L’expulsion des populations autochtones des îles Chagos est un crime colonial persistant

(Londres) – Le déplacement forcé du peuple chagossien dans sa totalité par les gouvernements du Royaume-Uni et des États-Unis, la persécution raciale menée par le Royaume-Uni ainsi que le maintien jusqu’à présent de l’interdiction faite aux Chagossiens de retourner chez eux constituent des crimes contre l’humanité, a déclaré Human Rights Watch dans un rapport et une vidéo publiés aujourd’hui. Les deux gouvernements devraient fournir des réparations complètes aux Chagossiens, y compris en leur garantissant le droit de retourner vivre sur leur terre natale de l’archipel des Chagos, dans l’océan Indien.

Le rapport de 106 pages, intitulé « ‘That’s When the Nightmare Started’: UK and US Forced Displacement of the Chagossians and Ongoing Colonial Crimes » («‘C’est là que le cauchemar a commencé’ : Déplacement forcé des Chagossiens par le Royaume-Uni et les États-Unis et persistance des crimes coloniaux » - résumé et recommandations en français), documente le traitement des Chagossiens, un peuple autochtone, que le Royaume-Uni et les États-Unis ont forcé à quitter leur terre natale dans les années 1960 et 1970 afin qu’une base militaire états-unienne puisse être construite sur Diego Garcia, la plus grande île de l’archipel. Le Royaume-Uni, avec le soutien des États-Unis, a continuellement empêché les Chagossiens de rentrer chez eux. Bien que le Royaume-Uni et Maurice aient annoncé, de manière surprenante, des négociations sur l’avenir des îles Chagos en novembre 2022, aucun engagement clair n’a été pris en faveur d’une véritable consultation des Chagossiens et d’une garantie de leur droit à des réparations, y compris leur droit au retour, dans le cadre des accords.

« Le Royaume-Uni commet aujourd’hui un crime colonial épouvantable, en traitant tous les Chagossiens comme un peuple sans droits », a expliqué Clive Baldwin, conseiller juridique senior à Human Rights Watch et auteur principal du rapport. « Le Royaume-Uni et les États-Unis, qui ont coopéré pour expulser les Chagossiens de chez eux, devraient fournir des réparations complètes pour les souffrances qu’ils ont causées. »

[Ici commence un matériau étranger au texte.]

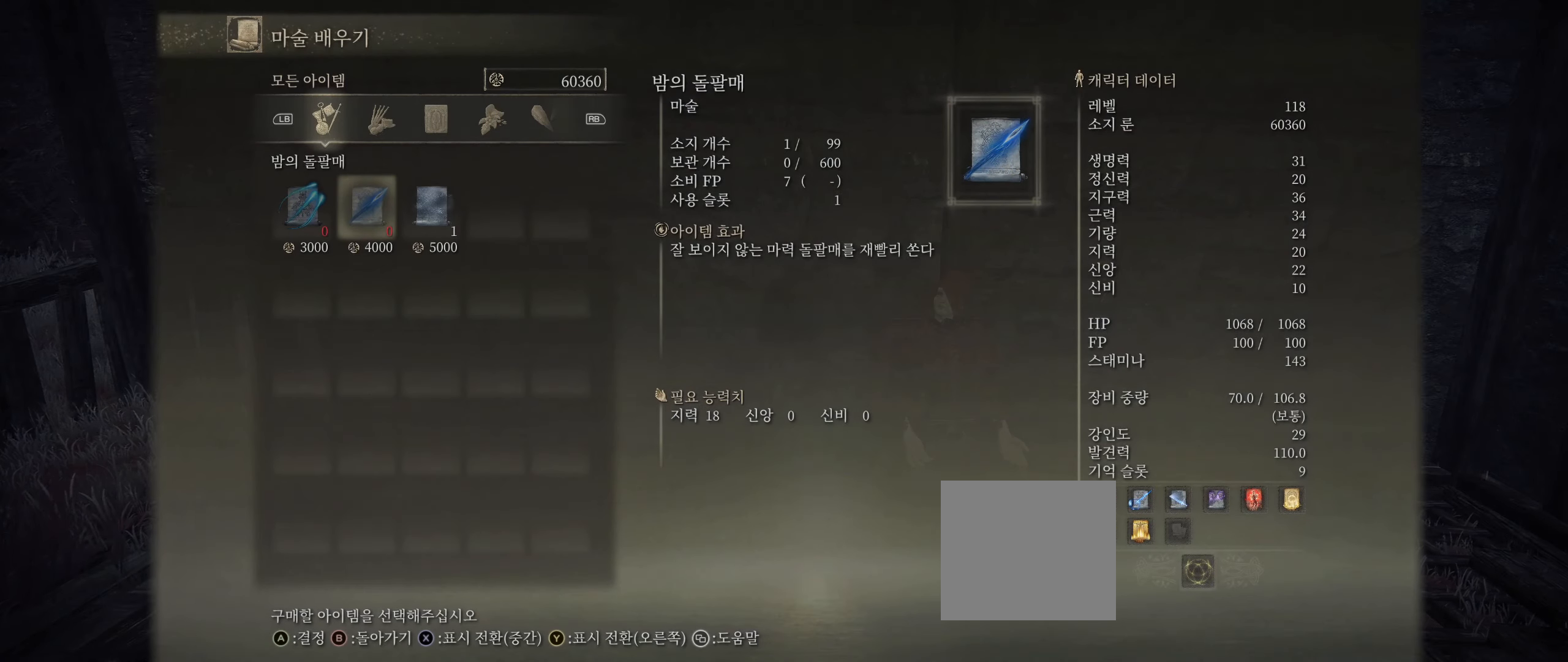
{"buttons": [], "left_stick": "center", "events": []}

Human Rights Watch s’est entretenu avec 57 personnes, dont des Chagossiens et des responsables britanniques, états-uniens et mauriciens, et a examiné de nombreux documents. Human Rights Watch a identifié trois crimes contre l’humanité perpétrés contre le peuple chagossien : le crime colonial de déplacement forcé, toujours en cours ; l’empêchement, par le Royaume-Uni, du retour sur sa terre natale; et sa persécution, par le Royaume-Uni, fondée sur la race et l’origine ethnique.

Le Royaume-Uni et les États-Unis ont abandonné les Chagossiens expulsés à Maurice ou aux Seychelles, où ils ont vécu dans une pauvreté extrême qui a engendré d’autres violations de leurs droits ainsi que des discriminations. Les Chagossiens avec lesquels Human Rights Watch s’est entretenu ont indiqué que certaines des personnes déplacées, y compris des enfants, sont mortes du fait des difficultés économiques subies et, selon eux, de la détresse émotionnelle – qu’ils appellent le sagren – d’avoir été arrachées à leur terre natale. Beaucoup ont ensuite émigré au Royaume-Uni après que le gouvernement britannique a accordé la citoyenneté à certains d’entre eux. Les Chagossiens résidant au Royaume-Uni ont raconté avoir fait l’expérience de diverses formes de discrimination, y compris en matière de logement et d’emploi. Actuellement, des milliers de Chagossiens vivent dans différentes parties du monde, notamment à Maurice, au Royaume-Uni et aux Seychelles.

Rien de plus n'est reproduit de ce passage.